> Your goal
Retype, word for word, the lines from the first line of the entries through the line that holds "text: (58, 414) -> (481, 749), 83 -> 13"; leave out the pictures.

Dataset entries
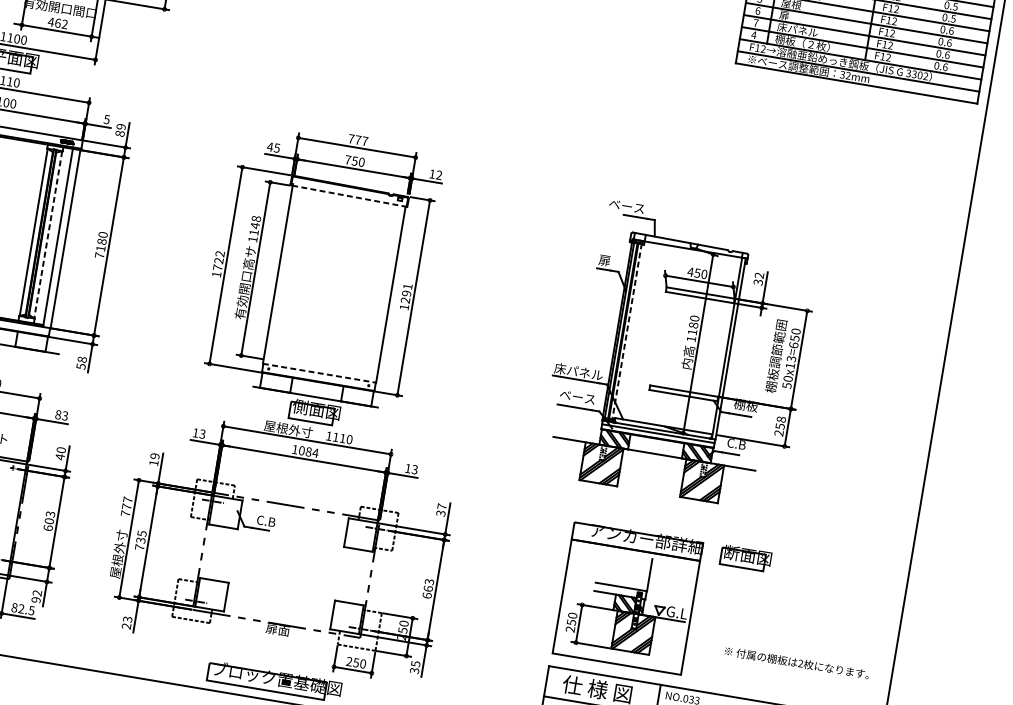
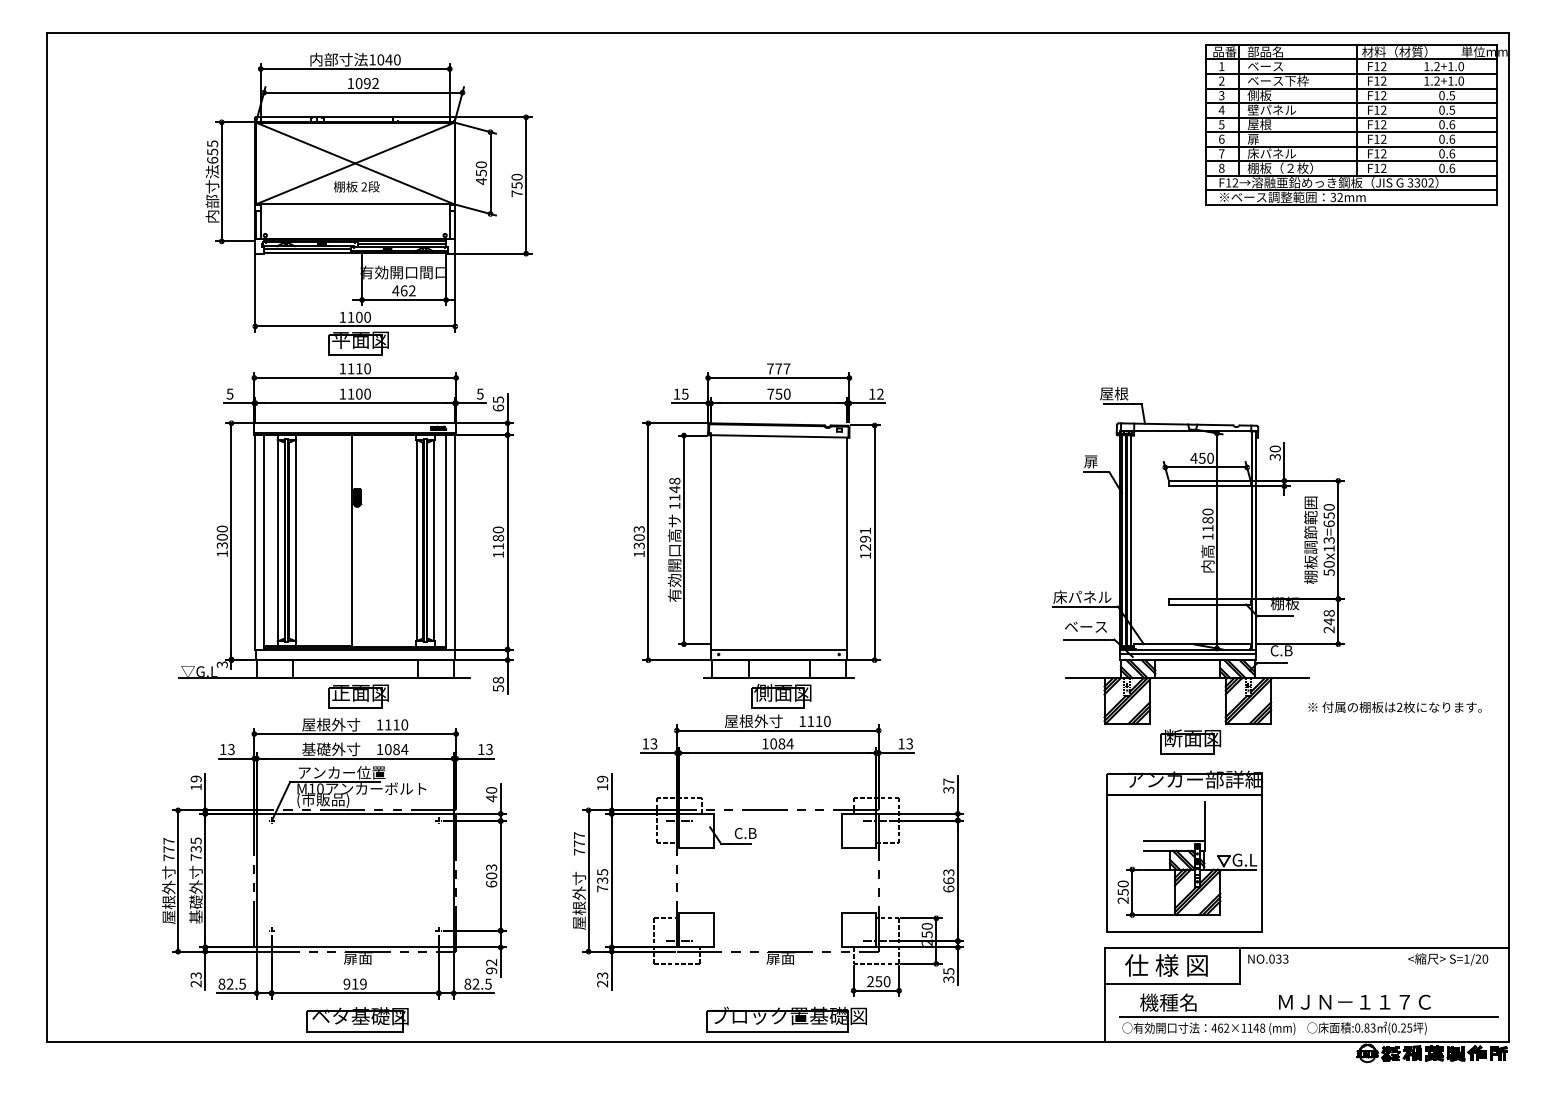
text: (753, 34) -> (1221, 167), 4 -> 8
text: (119, 129) -> (497, 403), 89 -> 65
text: (269, 146) -> (676, 393), 45 -> 15
line: (348, 196) -> (778, 436), dashed -> solid
text: (626, 206) -> (1106, 393), ベース -> 屋根
line: (48, 234) -> (434, 540), dashed -> solid
text: (99, 255) -> (498, 554), 7180 -> 1180
text: (218, 260) -> (638, 537), 1722 -> 1303
text: (758, 275) -> (1274, 448), 32 -> 30
line: (627, 332) -> (1131, 541), dashed -> solid
line: (319, 373) -> (779, 649), dashed -> solid
text: (58, 414) -> (481, 749), 83 -> 13
text: (779, 426) -> (1328, 621), 258 -> 248
part: (745, 557) -> (1190, 741), moved
text: (796, 662) -> (1394, 706), moved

> Solution to this exercise
text: (753, 34) -> (1221, 167), 4 -> 8
text: (119, 129) -> (497, 403), 89 -> 65
text: (269, 146) -> (676, 393), 45 -> 15
line: (348, 196) -> (778, 436), dashed -> solid
text: (626, 206) -> (1106, 393), ベース -> 屋根
line: (48, 234) -> (434, 540), dashed -> solid
text: (99, 255) -> (498, 554), 7180 -> 1180
text: (218, 260) -> (638, 537), 1722 -> 1303
text: (758, 275) -> (1274, 448), 32 -> 30
line: (627, 332) -> (1131, 541), dashed -> solid
line: (319, 373) -> (779, 649), dashed -> solid
text: (58, 414) -> (481, 749), 83 -> 13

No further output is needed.